We’ve all been there, haven’t we? That place in a conversation where we keep repeating ourselves and nothing is getting accomplished. The same conversation seems to drag on for days, possibly even weeks.
Oh goodness, has it really been weeks?
Yes. It has.
Mr. Awesome and I are nearing the end of the ‘remodel mode’ with our flooring, which is not something I’d recommend for any marriage (half kidding, half totally serious).
Lately this scene has been playing on repeat at our house:
Mr. Awesome: “What do you want to do about the kitchen island?” -We’ve been thinking of replacing it and we’ve talked about it off and on for 3 weeks.
My thoughts: Well honey, I want to do exactly what I’ve already told you 15 times. Apparently we aren’t going to do that though, or you wouldn’t keep asking. Why don’t you just do whatever you want and I’ll act like I’m fine with it. We can banter about this in a few more years when it begins to bother me again.
My actual words: We can do whatever you’d like. Let’s put the old island back. I just want to be done with this project.
Mr. Awesome: “I think we could fit a sectional in our living room again.
Me: I don’t want a sectional again. I swear we keep going around and around about the same thing.
What I’m not telling you is that every conversation we have about this is at the most inconvenient time. Kids interrupt us, the doorbell rings, someone gets a text, or we’re driving and spot something shiny to talk about instead; whatever there are just lots of little interruptions.

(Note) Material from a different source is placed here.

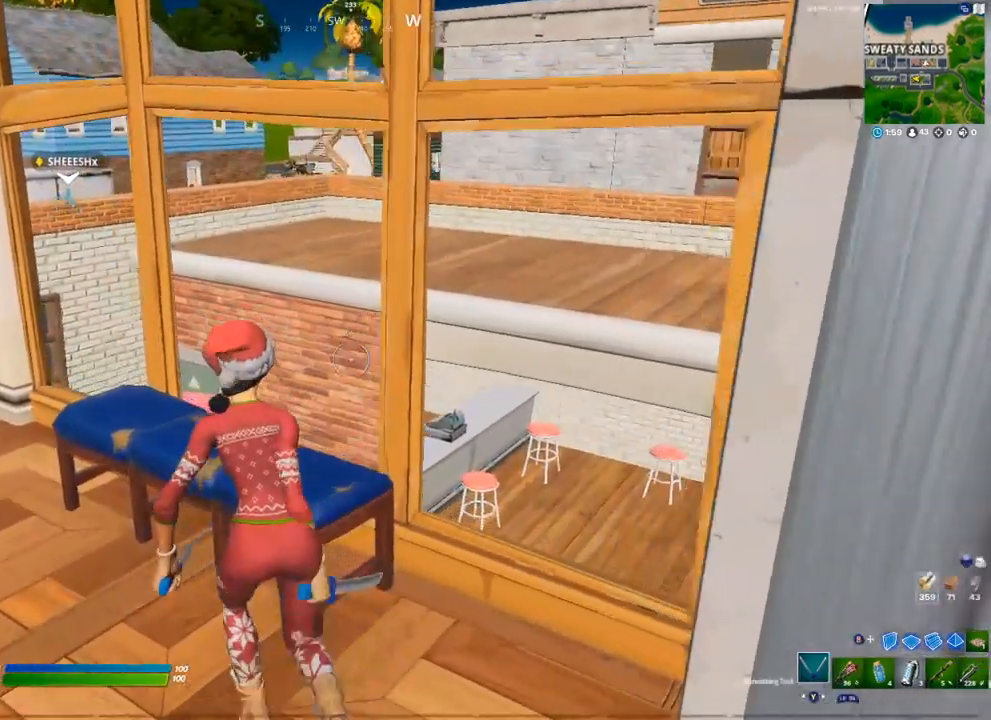
{"buttons": [], "left_stick": "up-right", "right_stick": "center", "events": [[67, "R2", "down"], [67, "right_stick", "down"], [167, "R2", "up"], [167, "right_stick", "center"], [283, "R1", "down"], [333, "Y", "down"], [350, "left_stick", "up-right"], [383, "R1", "up"], [383, "Y", "up"]]}
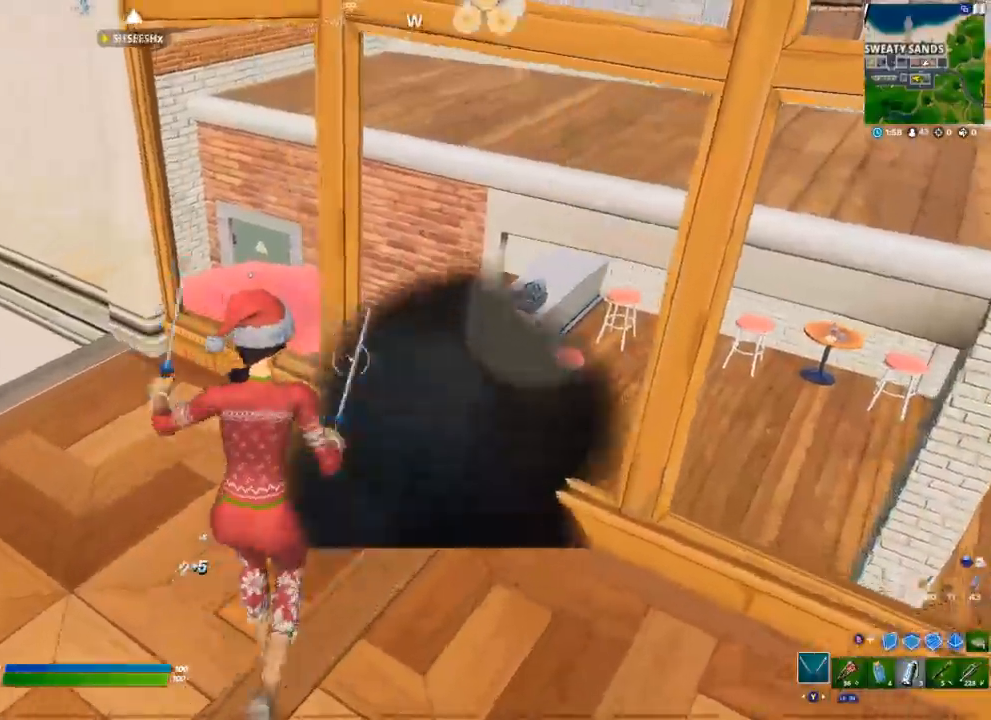
{"buttons": [], "left_stick": "up", "right_stick": "center", "events": [[67, "right_stick", "up-right"], [250, "right_stick", "center"], [267, "left_stick", "up"]]}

The conversation never seems to finish.
Also, we haven’t been doing a super job of listening to each other. We’ve each just been so passionate about our opinions that we lose sight of the idea that we are on the same team and we should be working TOGETHER not against each other.
So here are my two tips for productive communication:
- Realize you’re on the same team and brainstorm together. Compromise.
- If you keep getting interrupted, set a date and time that you CAN talk about whatever it is that you need to talk about. It may look like this:
“Honey, it’s important to me that we talk about the new couch. I want to be sure we have time for both of us to give input, and that we can work together. Can we plan to talk tomorrow night around 9, after we put the kids to bed?”
Whatever you do, don’t stop communicating. Don’t go silent unless it’s because you are listening.